Barboza testified during the 1968 trial that Limone, who allegedly had ties to organized crime, paid him $7,500 to kill Deegan and that Tameleo, the mob’s reputed consigliere, sanctioned the hit. Barboza, who was given leniency for his cooperation, claimed Salvati and Greco participated in the slaying.

In earlier testimony Wednesday, former defense attorney F. Lee Bailey testified that Barboza confided to him two years after the convictions that Rico was part of a plot to frame the four men.

Bailey said Barboza claimed that Rico told him the FBI wanted to prosecute ‘‘high-profile’’ organized crime figures and suggested he implicate Tameleo and Limone in Deegan’s slaying.
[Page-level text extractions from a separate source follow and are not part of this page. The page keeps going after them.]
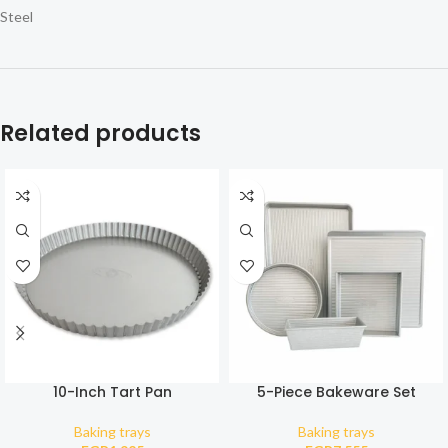
Steel
Related products
10-Inch Tart Pan
5-Piece Bakeware Set
Baking trays
Baking trays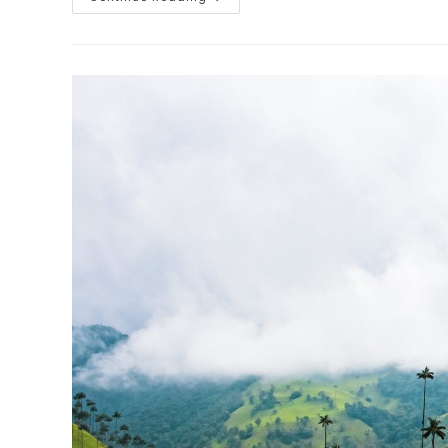
11:
Mario
And
His
Mum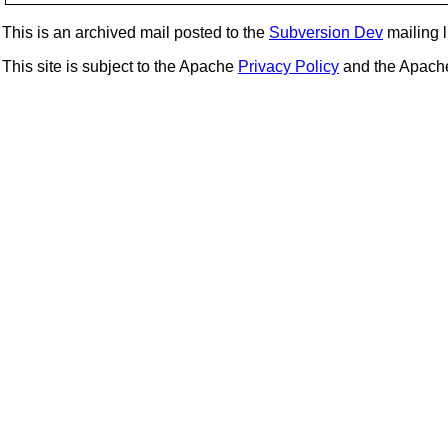
This is an archived mail posted to the
Subversion Dev
mailing li
This site is subject to the Apache
Privacy Policy
and the Apac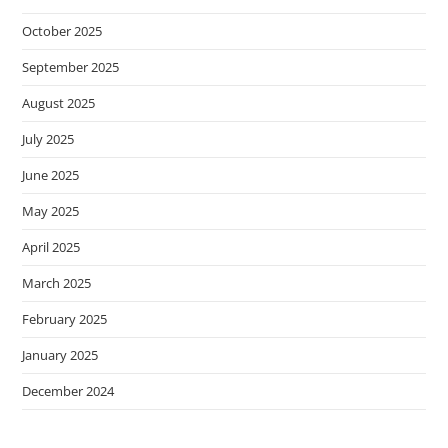
October 2025
September 2025
August 2025
July 2025
June 2025
May 2025
April 2025
March 2025
February 2025
January 2025
December 2024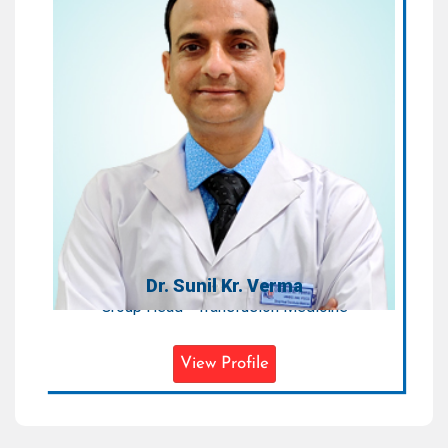
Dr. Sunil Kr. Verma
Group Head - Transfusion Medicine
Areas of Expertise:
Transfusion Medicine
Qualification:
MD (Immunohematology & Blood
Transfusion) PDCC (Clinical
Component Therapy & Apheresis
Technology)
Dr. Sunil Kr. Verma
Group Head - Transfusion Medicine
View Profile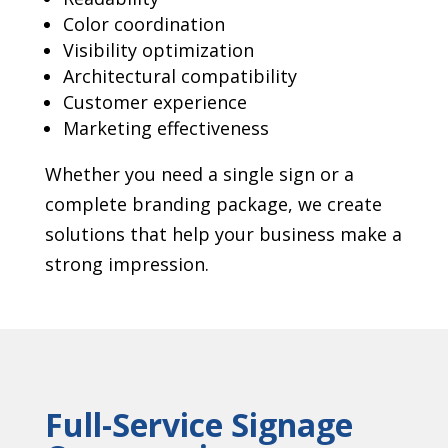
Color coordination
Visibility optimization
Architectural compatibility
Customer experience
Marketing effectiveness
Whether you need a single sign or a
complete branding package, we create
solutions that help your business make a
strong impression.
Full-Service Signage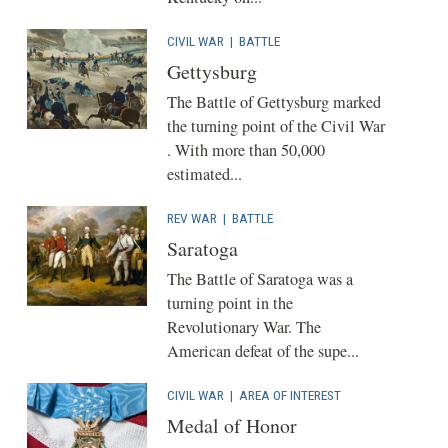
CIVIL WAR
|
BATTLE
Gettysburg
The Battle of Gettysburg marked
the turning point of the Civil War
. With more than 50,000
estimated...
REV WAR
|
BATTLE
Saratoga
The Battle of Saratoga was a
turning point in the
Revolutionary War. The
American defeat of the supe...
CIVIL WAR
|
AREA OF INTEREST
Medal of Honor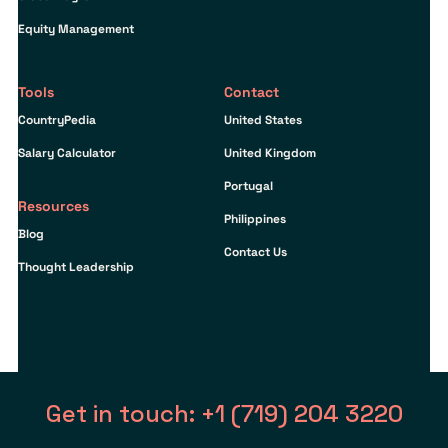
Equity Management
Tools
Contact
CountryPedia
United States
Salary Calculator
United Kingdom
Portugal
Resources
Philippines
Blog
Contact Us
Thought Leadership
Get in touch: +1 (719) 204 3220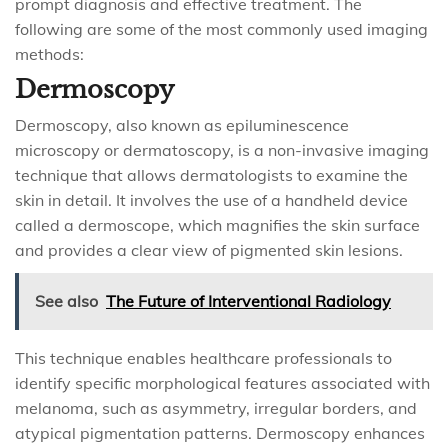
prompt diagnosis and effective treatment. The
following are some of the most commonly used imaging
methods:
Dermoscopy
Dermoscopy, also known as epiluminescence
microscopy or dermatoscopy, is a non-invasive imaging
technique that allows dermatologists to examine the
skin in detail. It involves the use of a handheld device
called a dermoscope, which magnifies the skin surface
and provides a clear view of pigmented skin lesions.
See also
The Future of Interventional Radiology
This technique enables healthcare professionals to
identify specific morphological features associated with
melanoma, such as asymmetry, irregular borders, and
atypical pigmentation patterns. Dermoscopy enhances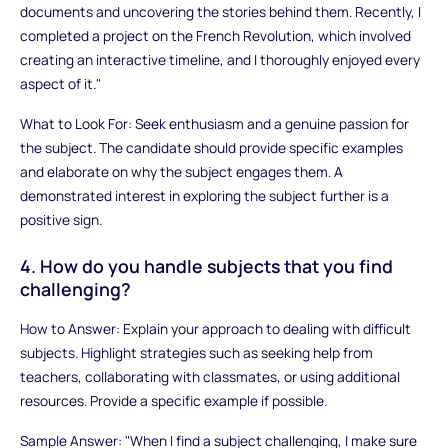
documents and uncovering the stories behind them. Recently, I
completed a project on the French Revolution, which involved
creating an interactive timeline, and I thoroughly enjoyed every
aspect of it."
What to Look For: Seek enthusiasm and a genuine passion for
the subject. The candidate should provide specific examples
and elaborate on why the subject engages them. A
demonstrated interest in exploring the subject further is a
positive sign.
4. How do you handle subjects that you find
challenging?
How to Answer: Explain your approach to dealing with difficult
subjects. Highlight strategies such as seeking help from
teachers, collaborating with classmates, or using additional
resources. Provide a specific example if possible.
Sample Answer: "When I find a subject challenging, I make sure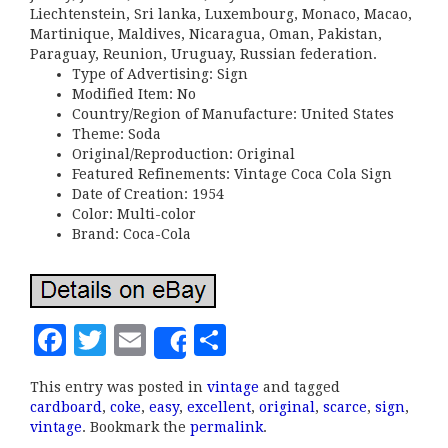
Liechtenstein, Sri lanka, Luxembourg, Monaco, Macao,
Martinique, Maldives, Nicaragua, Oman, Pakistan,
Paraguay, Reunion, Uruguay, Russian federation.
Type of Advertising: Sign
Modified Item: No
Country/Region of Manufacture: United States
Theme: Soda
Original/Reproduction: Original
Featured Refinements: Vintage Coca Cola Sign
Date of Creation: 1954
Color: Multi-color
Brand: Coca-Cola
F
T
E
S
Share
a
w
m
h
This entry was posted in
vintage
and tagged
c
it
ai
a
cardboard
,
coke
,
easy
,
excellent
,
original
,
scarce
,
sign
,
e
te
l
r
vintage
. Bookmark the
permalink
.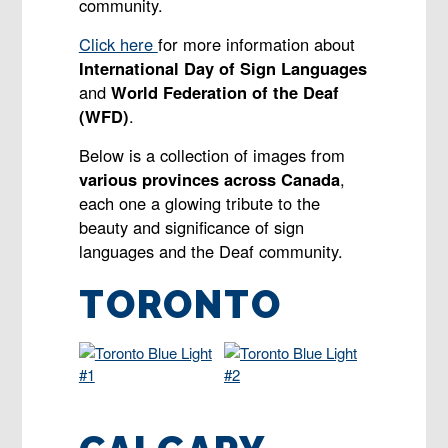
community.
Click here
for more information about
International Day of Sign Languages
and
World Federation of the Deaf
(WFD)
.
Below is a collection of images from
various provinces across Canada
,
each one a glowing tribute to the
beauty and significance of sign
languages and the Deaf community.
TORONTO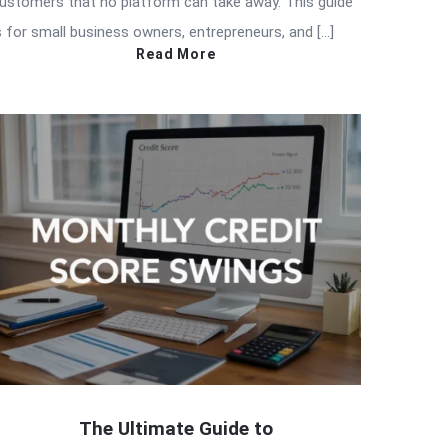
ustomers that no platform can take away. This guide
s for small business owners, entrepreneurs, and […]
Read More
The Ultimate Guide to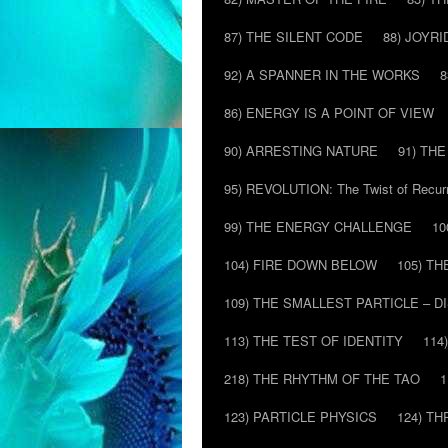
87) THE SILENT CODE
88) JOYRI
92) A SPANNER IN THE WORKS
8
86) ENERGY IS A POINT OF VIEW
90) ARRESTING NATURE
91) TH
95) REVOLUTION: The Twist of Recur
99) THE ENERGY CHALLENGE
10
104) FIRE DOWN BELOW
105) T
109) THE SMALLEST PARTICLE – 
113) THE TEST OF IDENTITY
114
218) THE RHYTHM OF THE TAO
1
123) PARTICLE PHYSICS
124) T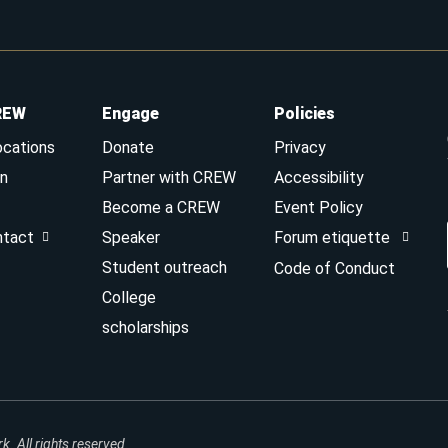
REW
Engage
Policies
ocations
Donate
Privacy
n
Partner with CREW
Accessibility
Become a CREW
Event Policy
ntact
Speaker
Forum etiquette
Student outreach
Code of Conduct
College
scholarships
 All rights reserved.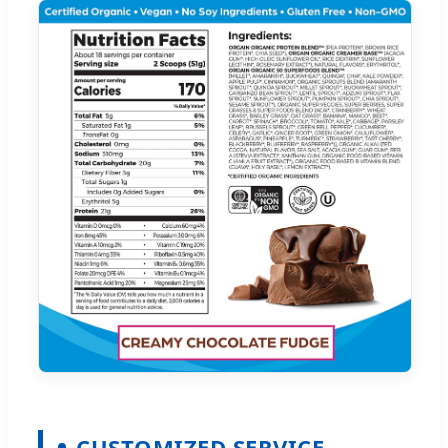
CUSTOMIZED SERVICE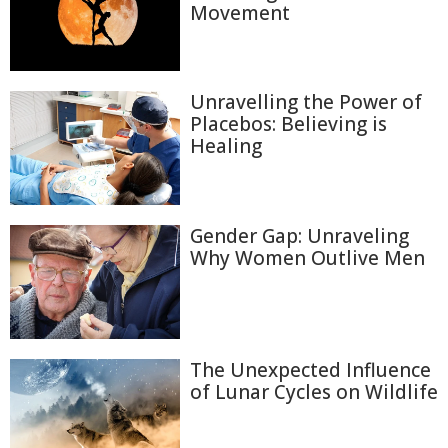
Movement
Unravelling the Power of
Placebos: Believing is
Healing
Gender Gap: Unraveling
Why Women Outlive Men
The Unexpected Influence
of Lunar Cycles on Wildlife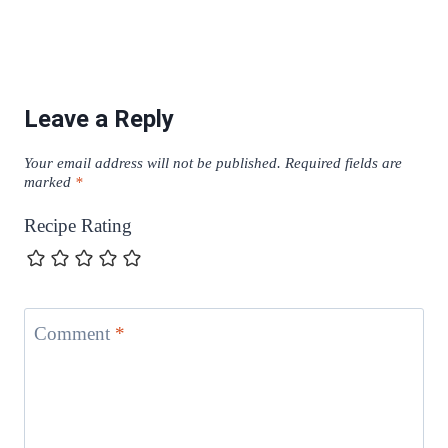
Leave a Reply
Your email address will not be published.
Required fields are
marked
*
Recipe Rating
Comment
*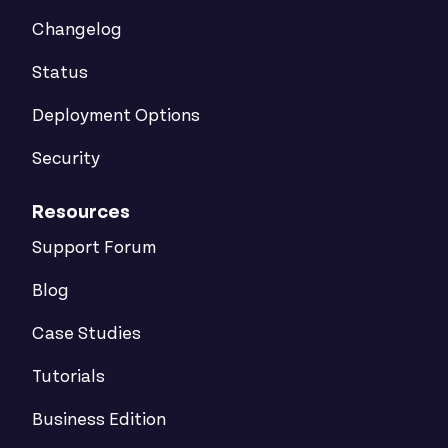
Changelog
Status
Deployment Options
Security
Resources
Support Forum
Blog
Case Studies
Tutorials
Business Edition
‘‘He said he was told (by Rico) to give us two and you can name two,’’ said Bailey, adding that Barboza added Salvati and Greco because he disliked them.

Bailey said Barboza admitted protecting one of the true killers, his close friend Vincent ‘‘Jimmy’’ Flemmi, who was also an FBI informant. Flemmi, who died in prison in 1979, was the brother of longtime FBI informant, Stephen Flemmi.

Bailey said he agreed to represent Barboza in his recantation, but only after the mobster said he would take a lie detector test. But Bailey said the test was never given.

Barboza’s possible recantation became public in 1970 when he signed an affidavit saying portions of his trial testimony were false. But later Barboza told federal prosecutors he was only pretending to recant as part of a plot to extort money from local Mafia leaders, according to court records.

Barboza was gunned down by another mobster in 1976 in San Francisco.

Rico died in January 2004, in jail, awaiting trial on charges that he helped Bulger and Stephen Flemmi orchestrate the 1981 slaying of Tulsa businessman Roger Wheeler.